▶ _Данный отрывок_:
###

Допустим. Дрожат. Пальцы балкона – балясины, что ли? О, Господи! Со «вкусом губ» понятно всё, хотя банально до оскомины. Но дальше:
«И, источая чайный аромат,
Полуласкает сумрак в сонном доме».
– Марианна! Ты хоть сама понимаешь, как это: «полуласкает»?! В смысле: ласкает наполовину? А на другую половину – что?!
Мы сразу перешли на «ты», причём Марианна предпочитала называть меня по фамилии.
Вот и сейчас:
– Виговский! Это у меня образ такой! По-лу-ла-ска-ет, понимаешь?! Это вот: «по-лу-ла», «лу-ла» – это у меня звукопись такая!
– Угу. Звукопись. А рояль у тебя куда плывёт? Который фиолетовый?..
– Куда надо плывет! Это сон, понимаешь?!
– Понимаю!.. А час «полустеклянный» – это что? Не до конца остекленел?!
– Да! Граница между явью и сном! Всё двигалось, а потом застыло! Но ещё не совсем…
Вот это стихотворение:
«Плыл фиолетовый рояль,
И звук молящий и молочный
Вуали клавишей вливал
В полустеклянный час полночный…
Ты спал. Ты руки раскрылил.
Неосязаемо дыханье.
Как мне узнать паренье крыл
В неуловимый миг сознанья?..
Сквозь листья и цветы теней
Дрожала влага на ресницах…
Как встретиться с тобой во сне –
Чтобы с тобою возвратиться?..»

###

▶ _Что сделать_:
A: Продублируйте часть отрывка о стихах Марианны, начиная со слов «Допустим. Дрожат. Пальцы» и заканчивая словами «меня звукопись такая!».
B: Подхватите отрывок о стихах Марианны и продолжите его после последней строки.

###

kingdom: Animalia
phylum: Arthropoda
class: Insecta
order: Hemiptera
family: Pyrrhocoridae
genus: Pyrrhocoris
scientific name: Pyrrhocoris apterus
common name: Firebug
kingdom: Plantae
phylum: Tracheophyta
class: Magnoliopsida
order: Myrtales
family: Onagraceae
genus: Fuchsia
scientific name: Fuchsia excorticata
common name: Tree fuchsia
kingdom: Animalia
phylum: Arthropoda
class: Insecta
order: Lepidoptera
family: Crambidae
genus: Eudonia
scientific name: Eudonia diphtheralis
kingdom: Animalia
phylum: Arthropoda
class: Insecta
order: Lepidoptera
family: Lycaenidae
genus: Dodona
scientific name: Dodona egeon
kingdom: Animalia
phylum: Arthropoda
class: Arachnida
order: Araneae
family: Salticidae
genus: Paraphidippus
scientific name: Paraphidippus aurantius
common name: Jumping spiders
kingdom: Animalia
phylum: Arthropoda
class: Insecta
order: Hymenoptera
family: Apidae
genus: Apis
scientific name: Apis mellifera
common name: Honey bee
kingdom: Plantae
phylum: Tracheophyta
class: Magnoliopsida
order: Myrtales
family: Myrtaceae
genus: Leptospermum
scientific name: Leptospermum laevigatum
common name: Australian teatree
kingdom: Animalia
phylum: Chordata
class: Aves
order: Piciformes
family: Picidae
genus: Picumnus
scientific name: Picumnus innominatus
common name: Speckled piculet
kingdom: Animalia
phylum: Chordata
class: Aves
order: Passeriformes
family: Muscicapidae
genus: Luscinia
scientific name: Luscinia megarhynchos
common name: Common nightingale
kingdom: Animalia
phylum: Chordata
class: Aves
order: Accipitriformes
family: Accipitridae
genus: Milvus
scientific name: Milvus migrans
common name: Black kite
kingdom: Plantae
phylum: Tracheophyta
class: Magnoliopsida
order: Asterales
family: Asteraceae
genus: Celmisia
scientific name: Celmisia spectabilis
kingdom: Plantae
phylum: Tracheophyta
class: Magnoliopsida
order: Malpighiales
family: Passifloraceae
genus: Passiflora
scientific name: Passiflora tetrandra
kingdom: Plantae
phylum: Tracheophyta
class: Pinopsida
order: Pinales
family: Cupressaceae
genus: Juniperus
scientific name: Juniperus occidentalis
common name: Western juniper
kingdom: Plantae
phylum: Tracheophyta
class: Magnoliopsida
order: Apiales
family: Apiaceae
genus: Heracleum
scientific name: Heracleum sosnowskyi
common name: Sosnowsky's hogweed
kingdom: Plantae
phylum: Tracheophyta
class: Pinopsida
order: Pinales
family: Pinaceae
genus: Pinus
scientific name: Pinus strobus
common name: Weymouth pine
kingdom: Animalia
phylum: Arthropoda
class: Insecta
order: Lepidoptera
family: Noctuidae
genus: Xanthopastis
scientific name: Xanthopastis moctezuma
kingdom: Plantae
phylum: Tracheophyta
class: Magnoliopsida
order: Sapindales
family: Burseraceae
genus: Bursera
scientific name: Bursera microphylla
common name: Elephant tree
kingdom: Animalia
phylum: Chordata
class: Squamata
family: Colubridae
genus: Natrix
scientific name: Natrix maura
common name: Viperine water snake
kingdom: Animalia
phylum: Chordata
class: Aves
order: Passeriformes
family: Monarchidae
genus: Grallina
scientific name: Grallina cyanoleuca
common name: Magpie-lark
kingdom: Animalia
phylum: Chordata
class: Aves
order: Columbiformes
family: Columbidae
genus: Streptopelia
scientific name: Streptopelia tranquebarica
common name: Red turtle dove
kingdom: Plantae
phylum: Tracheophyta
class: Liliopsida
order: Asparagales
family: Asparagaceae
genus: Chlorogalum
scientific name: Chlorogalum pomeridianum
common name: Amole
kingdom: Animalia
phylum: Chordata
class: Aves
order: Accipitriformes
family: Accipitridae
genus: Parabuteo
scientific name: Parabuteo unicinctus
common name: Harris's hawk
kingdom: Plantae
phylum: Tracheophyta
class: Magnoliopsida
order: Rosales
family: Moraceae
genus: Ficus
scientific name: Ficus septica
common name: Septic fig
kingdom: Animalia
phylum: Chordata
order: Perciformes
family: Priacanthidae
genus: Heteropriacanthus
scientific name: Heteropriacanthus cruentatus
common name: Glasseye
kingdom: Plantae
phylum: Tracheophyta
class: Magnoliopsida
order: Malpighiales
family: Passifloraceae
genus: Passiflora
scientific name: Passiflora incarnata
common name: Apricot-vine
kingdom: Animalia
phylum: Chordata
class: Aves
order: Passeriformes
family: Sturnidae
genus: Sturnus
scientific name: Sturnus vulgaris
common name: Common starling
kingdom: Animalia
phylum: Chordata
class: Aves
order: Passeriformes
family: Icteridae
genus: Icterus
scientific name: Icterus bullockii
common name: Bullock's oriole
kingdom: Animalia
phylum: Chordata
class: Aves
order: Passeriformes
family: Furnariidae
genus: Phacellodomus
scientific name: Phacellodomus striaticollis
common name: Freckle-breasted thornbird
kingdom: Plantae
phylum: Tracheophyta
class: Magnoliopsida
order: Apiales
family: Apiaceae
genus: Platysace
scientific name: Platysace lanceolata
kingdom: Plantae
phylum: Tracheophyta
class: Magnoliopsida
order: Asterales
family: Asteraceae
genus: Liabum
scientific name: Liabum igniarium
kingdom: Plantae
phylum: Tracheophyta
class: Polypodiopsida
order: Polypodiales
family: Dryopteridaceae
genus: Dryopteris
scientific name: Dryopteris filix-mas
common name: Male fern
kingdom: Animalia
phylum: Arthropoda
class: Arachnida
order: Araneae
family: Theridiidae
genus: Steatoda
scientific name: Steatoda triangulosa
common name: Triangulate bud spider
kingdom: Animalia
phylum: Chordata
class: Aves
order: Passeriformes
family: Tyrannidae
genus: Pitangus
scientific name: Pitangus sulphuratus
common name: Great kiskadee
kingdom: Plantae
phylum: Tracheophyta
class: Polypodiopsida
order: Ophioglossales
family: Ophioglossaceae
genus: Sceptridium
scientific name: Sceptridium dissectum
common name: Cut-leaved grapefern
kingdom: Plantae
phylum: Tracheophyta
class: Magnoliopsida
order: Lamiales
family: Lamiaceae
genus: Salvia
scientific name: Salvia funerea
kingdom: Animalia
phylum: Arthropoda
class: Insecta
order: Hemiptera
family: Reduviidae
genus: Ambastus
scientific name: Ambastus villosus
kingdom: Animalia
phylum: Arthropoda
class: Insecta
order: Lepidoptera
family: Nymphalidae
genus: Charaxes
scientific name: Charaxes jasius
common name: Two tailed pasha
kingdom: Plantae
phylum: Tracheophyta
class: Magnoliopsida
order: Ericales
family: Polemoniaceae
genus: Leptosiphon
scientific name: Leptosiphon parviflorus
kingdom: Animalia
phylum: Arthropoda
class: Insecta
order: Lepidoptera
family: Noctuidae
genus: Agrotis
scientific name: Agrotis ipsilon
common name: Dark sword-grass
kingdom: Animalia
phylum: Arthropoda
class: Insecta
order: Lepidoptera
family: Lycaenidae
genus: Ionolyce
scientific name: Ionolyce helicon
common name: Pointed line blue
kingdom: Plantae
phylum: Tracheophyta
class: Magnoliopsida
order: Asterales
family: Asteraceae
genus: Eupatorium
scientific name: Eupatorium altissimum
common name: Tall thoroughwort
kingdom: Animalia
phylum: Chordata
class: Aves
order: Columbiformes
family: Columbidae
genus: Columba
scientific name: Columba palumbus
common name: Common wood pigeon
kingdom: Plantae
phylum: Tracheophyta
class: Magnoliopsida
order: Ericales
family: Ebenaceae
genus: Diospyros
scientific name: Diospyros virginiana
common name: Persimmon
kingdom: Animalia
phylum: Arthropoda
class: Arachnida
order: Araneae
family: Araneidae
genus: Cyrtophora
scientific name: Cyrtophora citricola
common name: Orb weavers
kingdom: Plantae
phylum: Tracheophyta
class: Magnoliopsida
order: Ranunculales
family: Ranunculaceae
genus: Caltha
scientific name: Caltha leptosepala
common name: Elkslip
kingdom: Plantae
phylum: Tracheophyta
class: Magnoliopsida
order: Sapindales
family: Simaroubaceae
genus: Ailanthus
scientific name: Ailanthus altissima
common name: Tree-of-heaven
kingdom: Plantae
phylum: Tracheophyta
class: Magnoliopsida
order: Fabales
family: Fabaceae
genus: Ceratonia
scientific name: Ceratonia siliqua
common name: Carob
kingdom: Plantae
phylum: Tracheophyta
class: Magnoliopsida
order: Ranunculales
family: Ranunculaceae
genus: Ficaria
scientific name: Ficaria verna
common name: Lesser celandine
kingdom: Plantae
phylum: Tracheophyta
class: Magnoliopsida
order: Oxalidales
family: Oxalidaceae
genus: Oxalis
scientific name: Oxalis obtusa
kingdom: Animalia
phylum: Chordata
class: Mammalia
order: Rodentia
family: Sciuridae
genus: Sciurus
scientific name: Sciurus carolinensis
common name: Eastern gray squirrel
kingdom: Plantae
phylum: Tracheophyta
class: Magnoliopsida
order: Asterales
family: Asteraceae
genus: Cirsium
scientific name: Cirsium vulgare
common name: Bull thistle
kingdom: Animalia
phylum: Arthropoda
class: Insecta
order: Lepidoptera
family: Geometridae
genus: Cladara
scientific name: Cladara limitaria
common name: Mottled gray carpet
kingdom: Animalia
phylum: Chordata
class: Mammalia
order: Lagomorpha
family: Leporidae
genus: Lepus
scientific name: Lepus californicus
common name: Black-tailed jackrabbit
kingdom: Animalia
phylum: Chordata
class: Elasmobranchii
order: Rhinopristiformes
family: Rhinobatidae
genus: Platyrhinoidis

###

▶ _Результаты по порядку_:
A:
Допустим. Дрожат. Пальцы балкона – балясины, что ли? О, Господи! Со «вкусом губ» понятно всё, хотя банально до оскомины. Но дальше:
«И, источая чайный аромат,
Полуласкает сумрак в сонном доме».
– Марианна! Ты хоть сама понимаешь, как это: «полуласкает»?! В смысле: ласкает наполовину? А на другую половину – что?!
Мы сразу перешли на «ты», причём Марианна предпочитала называть меня по фамилии.
Вот и сейчас:
– Виговский! Это у меня образ такой! По-лу-ла-ска-ет, понимаешь?! Это вот: «по-лу-ла», «лу-ла» – это у меня звукопись такая!

B:
Да, не всё понятно в этой картине. И «вуали клавишей», которые вливаются в «полустеклянный» час. И дыхание, которое почему-то «неосязаемо» (а что, бывает осязаемое?) Но вот этот молящий и молочный звук… Да, собственно, и вуали клавишей… Как там Панфилова говорит? Ву-а-ли-кла… Злоупотребляет аллитерацией, злоупотребляет! И всё-таки есть что-то в этих строчках – не благодаря, а вопреки, но есть!
«…И будет мокрый снег ложиться
В осатаневшую тоску,
И будет лебедь-свет молиться
В озёрном сдавленном кругу;
И в полукруг ветвей-ладоней,
Сожжённых в милостыне дня –
Как будто в петлю, стон знакомый
Шагнёт и выйдет из меня.
И, крикнув, я рванусь, мертвея,
И, распластавшись на весу,
Я этих белых птиц, жалея,
От чёрной гибели спасу!..»
Понравилось и такое:
«Вот опять за окном гроздья сломанных веток,
Ветер мается, носится между стволов.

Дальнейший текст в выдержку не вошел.